Fragment shader: If you’re aiming for high-end visuals or interesting surface effects, and need smooth and correct lighting then consider using a fragment shader. Always pay close attention to what exactly you are adding to your fragment shaders, and do whatever you can to simplify those operations or move them to the vertex shader.

The same model with both a vertex and fragment shader, from vertex and fragment shader examples.

Specifically within Unity, take note of any #pragma defines or other uses of Unity’s built-in functionality within your shader code. While you may not think your shader should be taxing if you are just doing something simple like modifying alpha, if that same shader defines “#pragma surface surf BlinnPhong”, there are dozens of calculations being injected into your shader to calculate Blinn-Phong lighting. You can see the code those lighting defines add by looking in the lighting.cginc file in your Unity install directory. For more information see the docs Custom Lighting models in Surface Shaders.

 

2Profiling your shaders

Unity’s Frame debugger lets you freeze playback for a running game on a particular frame and view the individual draw calls that are used to render that frame. As well as listing the drawcalls, the debugger also lets you step through them one-by-one so you can see in great detail how the Scene is constructed from its graphical elements.

Unity’s Frame debugger

With 2017.1 we’re also including information on geometry batching and providing you with specific feedback about why a certain mesh is not batching if it is set to be batched.

There are also very good external tools for shader debugging on specific hardware:

  • For iOS and Mac OS: Xcode has a great built-in frame profiler that includes options such as capturing a capturing all the memory that the GPU is using in a specific frame; camera.render, to get to the meat of the drawing code, and drill down to see a nested hierarchy view of what’s being drawn, and the FPS tab that will show you how each shader affects the total rendering time.

    Xcode’s frame profiler

  • On PC and Mac, RenderDoc and Intel GPA tools get pretty in depth and tend to have the most hardware compatibility.

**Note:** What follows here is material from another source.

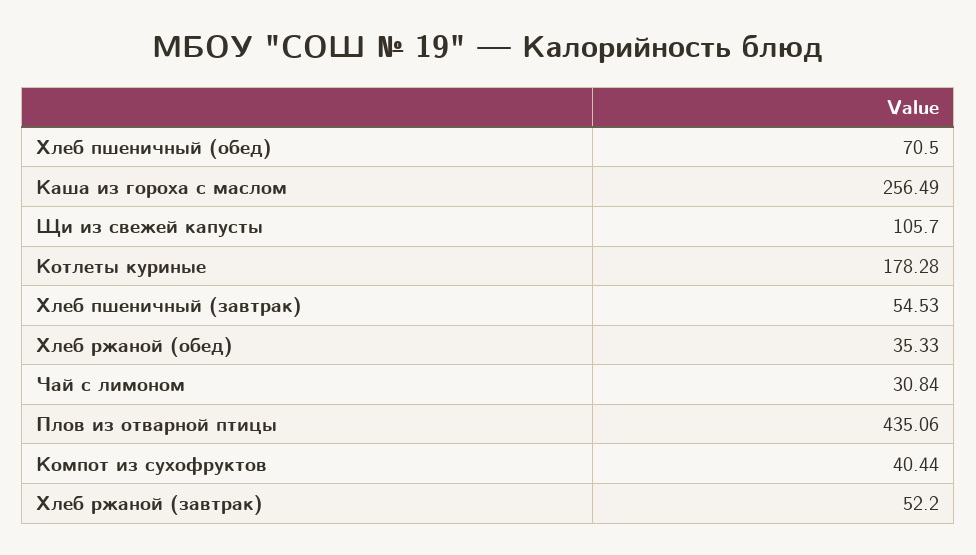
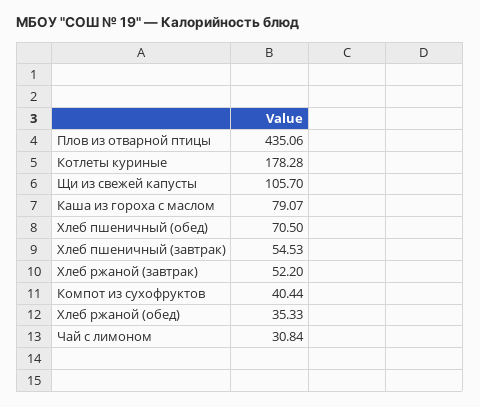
Каша из гороха с маслом: 256.49 -> 79.07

  • When debugging a specific hardware target for performance or incorrect output, such as a mobile chipset like ARM Mali, or PS4, Xbox, Nintendo Switch etc., ALWAYS grab the manufacturer’s own Frame Debugger (sometimes called Frame Profiler or Frame Analyzer). Their tools will almost always have the most accurate data for that chipset, and will likely have expanded data sets compared to the more generic tools mentioned above.

 

3Seven key shader optimizations

On a per-frame basis there is typically far more work being done by your shader code than your game code. Try these optimizations to help keep your performance/FPS rate nice and smooth.

  • Do less non-constant math. Use constants or “dynamic uniforms” (e.g., x=4/33, x=4xsin(24)).

  • Multiply scalar values (float, int) before vector values (float3, float4).

  • Avoid discard instruction whenever possible, including for alphatest (applies mainly to mobile). Watch your overdraws.

  • If possible keep your calculations on a vertex shader.

  • Specify a write mask for a vector operation whenever possible (if it doesn’t use all of the components of the result).

  • Avoid branching based on dynamically set values/non uniforms (if-else, loops).

  • Check the impact of operations (such as discard(), floor(), etc.) on your renderer model (OpenGL 2, OpenGL 3, OpenGL ES, etc.) and hardware.